Op de stellingen van partijen wordt hierna, voor zover van belang, nader ingegaan.
4. De beoordeling
4.1.
Tussen partijen is in geschil of [bedrijf01] gehouden is de schade, die het gevolg is van de diefstal van de caravan, aan [eiser01] c.s. te vergoeden.
4.2.
[eiser01] c.s. grondt haar vorderingen op een tekortkoming in de nakoming van een verbintenis van [bedrijf01] (artikel 6:74 BW). [eiser01] c.s. stelt dat [bedrijf01] is tekortgeschoten in zijn, uit een bewaarnemingsovereenkomst voortvloeiende, verplichting tot teruggave van de in bewaring gegeven caravan. [bedrijf01] betwist dat de tussen partijen gesloten stallingsovereenkomst gekwalificeerd moet worden als een bewaarnemingsovereenkomst. Indien wel sprake is van een bewaarnemingsovereenkomst, voert [bedrijf01] aan dat hij aan de op hem als goed bewaarnemer rustende zorgplicht heeft voldaan.
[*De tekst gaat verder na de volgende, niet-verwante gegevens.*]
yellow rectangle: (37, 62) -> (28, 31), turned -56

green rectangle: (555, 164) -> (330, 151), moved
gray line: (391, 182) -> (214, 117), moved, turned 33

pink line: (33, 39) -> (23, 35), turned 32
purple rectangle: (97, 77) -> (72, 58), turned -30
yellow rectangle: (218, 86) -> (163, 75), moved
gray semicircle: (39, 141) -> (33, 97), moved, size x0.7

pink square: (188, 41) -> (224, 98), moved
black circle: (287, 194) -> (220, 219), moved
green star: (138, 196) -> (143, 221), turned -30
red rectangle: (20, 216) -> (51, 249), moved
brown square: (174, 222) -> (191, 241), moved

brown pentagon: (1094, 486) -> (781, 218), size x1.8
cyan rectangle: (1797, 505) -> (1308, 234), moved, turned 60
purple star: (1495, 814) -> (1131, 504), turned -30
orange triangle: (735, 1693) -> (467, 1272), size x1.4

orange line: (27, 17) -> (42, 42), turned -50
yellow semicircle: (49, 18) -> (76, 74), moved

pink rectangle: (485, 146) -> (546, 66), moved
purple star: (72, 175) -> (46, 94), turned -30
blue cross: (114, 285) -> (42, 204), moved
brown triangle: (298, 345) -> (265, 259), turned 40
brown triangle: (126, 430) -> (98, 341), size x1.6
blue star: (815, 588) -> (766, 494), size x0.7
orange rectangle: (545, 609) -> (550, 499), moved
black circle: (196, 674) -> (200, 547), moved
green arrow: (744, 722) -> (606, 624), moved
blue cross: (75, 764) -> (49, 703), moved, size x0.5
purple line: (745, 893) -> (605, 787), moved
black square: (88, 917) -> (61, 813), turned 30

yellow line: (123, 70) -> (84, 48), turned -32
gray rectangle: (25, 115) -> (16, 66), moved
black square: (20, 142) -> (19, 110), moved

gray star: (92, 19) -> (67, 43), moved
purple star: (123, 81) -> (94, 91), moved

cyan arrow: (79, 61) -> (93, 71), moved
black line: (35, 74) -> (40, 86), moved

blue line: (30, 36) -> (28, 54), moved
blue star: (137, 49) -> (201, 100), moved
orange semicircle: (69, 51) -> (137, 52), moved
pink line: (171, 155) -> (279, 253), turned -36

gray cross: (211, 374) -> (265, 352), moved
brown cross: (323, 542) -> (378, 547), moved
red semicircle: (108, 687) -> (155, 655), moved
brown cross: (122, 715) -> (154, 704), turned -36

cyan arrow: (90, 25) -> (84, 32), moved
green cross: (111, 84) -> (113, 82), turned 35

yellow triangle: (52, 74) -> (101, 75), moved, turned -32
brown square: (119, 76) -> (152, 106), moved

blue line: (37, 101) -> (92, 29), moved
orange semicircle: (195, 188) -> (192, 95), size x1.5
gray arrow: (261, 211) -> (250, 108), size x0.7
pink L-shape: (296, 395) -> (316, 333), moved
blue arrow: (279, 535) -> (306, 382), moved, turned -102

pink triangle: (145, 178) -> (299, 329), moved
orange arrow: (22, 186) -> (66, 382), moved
Als dit verweer van [bedrijf01] slaagt, is de door [eiser01] c.s. gevorderde schadevergoeding niet toewijsbaar is. Daarom wordt dit verweer eerst behandeld. Daarbij gaat de rechtbank er veronderstellenderwijs van uit dat de tussen partijen gesloten stallingsovereenkomst kwalificeert als een bewaarnemingsovereenkomst.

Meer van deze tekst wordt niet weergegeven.